Long before the internet ruled the world, economist Herbert A Simon in 1971 had a prediction. He said, “In a world of information floods, large amounts of information mean death for others: scarcity caused by whatever is captured by information. What is captured by information is very clear: it seizes the attention of the recipient. Therefore, the flood of information causes scarcity of attention, and the need to allocate attention efficiently among abundant information.

For brand owners, the world today is increasingly frustrating. They not only have to compete with competitors to get attention. Because now everyone is a star. All individuals have their brands and also want to get attention. Brands must compete with each of these individuals. Imagine, a picture of a cute cat shared by a social media user who knows who can get tens of millions of people’s attention in no time. For brands, this massive attention should belong to them, or at least be able to get similar attention. In fact no.

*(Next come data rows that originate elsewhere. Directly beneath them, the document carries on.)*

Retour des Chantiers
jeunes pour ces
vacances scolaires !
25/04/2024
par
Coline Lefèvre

Zero-sum game: the brand loses, the cat wins.

There are more and more wretched. In the world of hyper-trusted endorsements, people increasingly trust peers in their networks, not brands. Broadcast awareness pursued by the brand becomes limited within the scope of the endorsement. Thus, when everyone unites in a platform where they can share information, consumers control the brand, not the other way around. Brands increasingly lose control of awareness, attention, and action. The control moves to a peer network that is in a loose relationship.

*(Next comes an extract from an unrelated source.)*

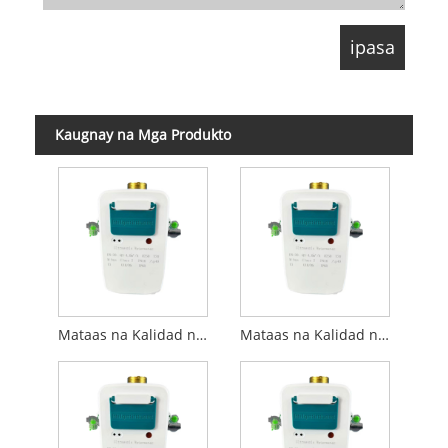
Kaugnay na Mga Produkto
Mataas na Kalidad ng DN15-Ultrasonic Water Meter na may RS485 Modbus (m-bus)
Mataas na Kalidad ng DN20-Ultrasonic Water Meter na may RS485 Modbus (m-bus)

CLAIMING THE HOLY GRAIL WORLD ADVERTISING

Social media and search engines initially became platforms that advertisers could only dream of as a space that would allow large-scale brand advocacy to take place. Word of mouth immediately changes to the world of mouth in the peer network ecosystem. The hyper-trusted endorsement is no longer a fantasy. Information can be viral in an instant in social medicine because it interacts massively, or ranks highest in search engines because of the large number of clicks. Coupled with the sophistication of machine learning platforms that can filter information (filtering) so that it remains relevant to individuals. It said Mark Zuckerberg, a network recommendation.

IMPROVE THE FUTURE

From the above, we can conclude there are big problems in the advertising world today: the scarcity of attention and the recommendation system. To answer this, we can put our future hopes on the Internet of Things (IoT) and augmented reality (AR). Both allow attention to be sold as a commodity, isolate, exploit the moment of truth, and strengthen the sales funnel to the final stage through a single platform. Machine to machine communication will be more massive and implemented on many devices. Ranging from household devices, wearable devices, to vehicles. Machine learning and artificial intelligence (AI) will continue to grow and increasingly understand human behavior, and are ready to help us do many things. That’s when the world of advertising will change revolutionarily. It may be that we will no longer see advertisements because they are infiltrated in very persuasive and hidden ways.